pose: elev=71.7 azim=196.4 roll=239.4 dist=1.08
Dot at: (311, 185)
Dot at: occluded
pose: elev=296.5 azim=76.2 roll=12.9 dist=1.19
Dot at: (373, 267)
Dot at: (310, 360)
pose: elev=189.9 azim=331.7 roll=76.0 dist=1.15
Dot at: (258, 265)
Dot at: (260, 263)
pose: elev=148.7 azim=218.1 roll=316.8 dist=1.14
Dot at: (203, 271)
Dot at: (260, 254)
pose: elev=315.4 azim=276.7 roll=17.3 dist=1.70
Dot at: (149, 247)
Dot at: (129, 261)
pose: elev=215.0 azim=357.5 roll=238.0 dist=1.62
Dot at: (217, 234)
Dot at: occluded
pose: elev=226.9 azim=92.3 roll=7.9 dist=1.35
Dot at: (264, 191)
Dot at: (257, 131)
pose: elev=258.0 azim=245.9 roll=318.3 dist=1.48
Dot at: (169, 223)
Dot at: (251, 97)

> [Objective]
Render all the records above as a Markdown table with the columns Row and Line, giving each line its own numbered row and skipping any blank lines.

> [Full solution]
| Row | Line |
|---|---|
| 1 | pose: elev=71.7 azim=196.4 roll=239.4 dist=1.08 |
| 2 | Dot at: (311, 185) |
| 3 | Dot at: occluded |
| 4 | pose: elev=296.5 azim=76.2 roll=12.9 dist=1.19 |
| 5 | Dot at: (373, 267) |
| 6 | Dot at: (310, 360) |
| 7 | pose: elev=189.9 azim=331.7 roll=76.0 dist=1.15 |
| 8 | Dot at: (258, 265) |
| 9 | Dot at: (260, 263) |
| 10 | pose: elev=148.7 azim=218.1 roll=316.8 dist=1.14 |
| 11 | Dot at: (203, 271) |
| 12 | Dot at: (260, 254) |
| 13 | pose: elev=315.4 azim=276.7 roll=17.3 dist=1.70 |
| 14 | Dot at: (149, 247) |
| 15 | Dot at: (129, 261) |
| 16 | pose: elev=215.0 azim=357.5 roll=238.0 dist=1.62 |
| 17 | Dot at: (217, 234) |
| 18 | Dot at: occluded |
| 19 | pose: elev=226.9 azim=92.3 roll=7.9 dist=1.35 |
| 20 | Dot at: (264, 191) |
| 21 | Dot at: (257, 131) |
| 22 | pose: elev=258.0 azim=245.9 roll=318.3 dist=1.48 |
| 23 | Dot at: (169, 223) |
| 24 | Dot at: (251, 97) |